Penn State QB Sean Clifford says he received death threats after loss to Minnesota

(Greensburg) Tribune-Review (TNS)
Minnesota defensive lineman Esezi Otomewo (9) grabs Penn State quarterback Sean Clifford (14) during an NCAA college football game Saturday, Nov. 9, 2019, in Minneapolis. Minnesota won 31-26. (AP Photo/Stacy Bengs)
  • Penn State quarterback Sean Clifford has received death threats.
  • Clifford says the threats came via social media after a loss to Minnesota.
  • Penn State suffered its first loss of the season on Nov. 9 vs. Minnesota.

Penn State quarterback Sean Clifford said Tuesday morning that he received death threats via social media after the Nittany Lions suffered their first loss of the season to Minnesota on Nov. 9.

Clifford said he deleted his social media after the 31-26 loss.

“It’s kind of sad to say, but you know how some fans get. It gets a little crazy,” said Clifford, who threw three interceptions in the game. “I was, kind of, sick and tired of getting death threats and some pretty explicit and pretty tough-to-read messages.

“You learn how to deal with certain things and how certain people are going to react because it’s a very passionate game with a lot of passionate people. You know, our fans are definitely one of, if not the most passionate in the country. I just try to stay away from it. I appreciate all the positive people that are around, but there are also people that try to tear you down.”

Clifford declined to say whether he reported the death threats to authorities.

Sean Clifford

“I guess I’d rather not talk about the details of all of that,” Clifford said.

Coach James Franklin also declined to say whether police had been informed, but he said he was aware of the situation.

“I’m not going to get into a whole lot of it, but I was involved in it,” Franklin said. “I would hope I’m involved in any of these types of things where our players need support and then we make sure they get the right type of support.

“I don’t know where we are as a society. It’s concerning. We’re 9-1. We’re ranked in the top 10, I think. We’ve had a pretty good year based on most people’s standards, and sometimes you go on social media and you wouldn’t feel that way.”

Franklin said he thought the situation was emblematic of widespread problems away from the football field.

“You see a lot of things that are behaviors in our society now that we accept that I don’t know why we’re accepting,” Franklin said. “You see some things from a violence perspective. You see some things from people in positions, how they’re conducting themselves.
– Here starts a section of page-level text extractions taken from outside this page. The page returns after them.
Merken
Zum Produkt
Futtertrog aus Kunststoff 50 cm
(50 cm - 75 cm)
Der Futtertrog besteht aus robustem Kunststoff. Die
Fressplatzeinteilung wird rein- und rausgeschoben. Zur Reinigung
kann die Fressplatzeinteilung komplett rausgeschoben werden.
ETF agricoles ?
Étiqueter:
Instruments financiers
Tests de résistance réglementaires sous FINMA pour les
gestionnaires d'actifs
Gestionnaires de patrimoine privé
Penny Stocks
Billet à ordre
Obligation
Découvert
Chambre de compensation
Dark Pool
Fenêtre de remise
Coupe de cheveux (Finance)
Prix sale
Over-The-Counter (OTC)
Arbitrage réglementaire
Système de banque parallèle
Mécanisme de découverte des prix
Just a lot of things that we’re accepting in our society that we would never have accepted before, the things that parents have to worry about kids going to school, going to elementary school, it’s just concerning.

“Obviously football is a very, very small piece, but I do think it’s a microcosm of a lot of issues that show up in our society. And I’m not sure why we accept it or why we think it’s OK. Whether you’ve had 14 Budweisers or not, I’m not sure why it’s OK or acceptable.”
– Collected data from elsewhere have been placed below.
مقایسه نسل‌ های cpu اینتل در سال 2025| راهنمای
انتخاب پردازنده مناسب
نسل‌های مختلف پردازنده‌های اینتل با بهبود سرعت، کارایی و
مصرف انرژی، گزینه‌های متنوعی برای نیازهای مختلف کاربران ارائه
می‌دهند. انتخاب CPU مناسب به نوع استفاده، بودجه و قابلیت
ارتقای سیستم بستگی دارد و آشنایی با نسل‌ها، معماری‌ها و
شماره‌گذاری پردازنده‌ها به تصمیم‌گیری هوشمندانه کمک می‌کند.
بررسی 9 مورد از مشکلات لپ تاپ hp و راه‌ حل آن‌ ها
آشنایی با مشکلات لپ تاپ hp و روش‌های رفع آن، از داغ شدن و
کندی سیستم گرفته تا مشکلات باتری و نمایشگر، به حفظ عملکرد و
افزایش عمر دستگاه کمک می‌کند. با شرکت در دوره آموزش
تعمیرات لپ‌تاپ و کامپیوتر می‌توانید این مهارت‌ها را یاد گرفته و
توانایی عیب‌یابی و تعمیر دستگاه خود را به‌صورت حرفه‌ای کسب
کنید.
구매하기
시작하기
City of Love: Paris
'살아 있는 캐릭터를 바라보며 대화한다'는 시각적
The topic was broached when Clifford said he didn’t know until Tuesday morning that No. 9 Penn State (9-1) had been installed as a 19-point underdog for its marquee matchup with No. 2 Ohio State (10-0) on Saturday.
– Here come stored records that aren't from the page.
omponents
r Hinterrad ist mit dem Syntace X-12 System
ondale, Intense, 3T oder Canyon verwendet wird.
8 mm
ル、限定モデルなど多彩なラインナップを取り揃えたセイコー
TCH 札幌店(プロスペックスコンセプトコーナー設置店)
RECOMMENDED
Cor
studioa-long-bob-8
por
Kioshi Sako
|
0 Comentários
“To be honest with you, that was probably, that was the first time I heard anything about the point spread or anything like that,” Clifford said. “Throughout the week, I usually delete or take off my phone my social media and everything like that. So I really haven’t seen and paid attention to any outside sources.

“Just from a focus standpoint, I think that’s just better. I’ve learned that the less you’re on social media, seeing what people are saying, the better. That way, you can focus on yourself and what you need to do for your team that week.”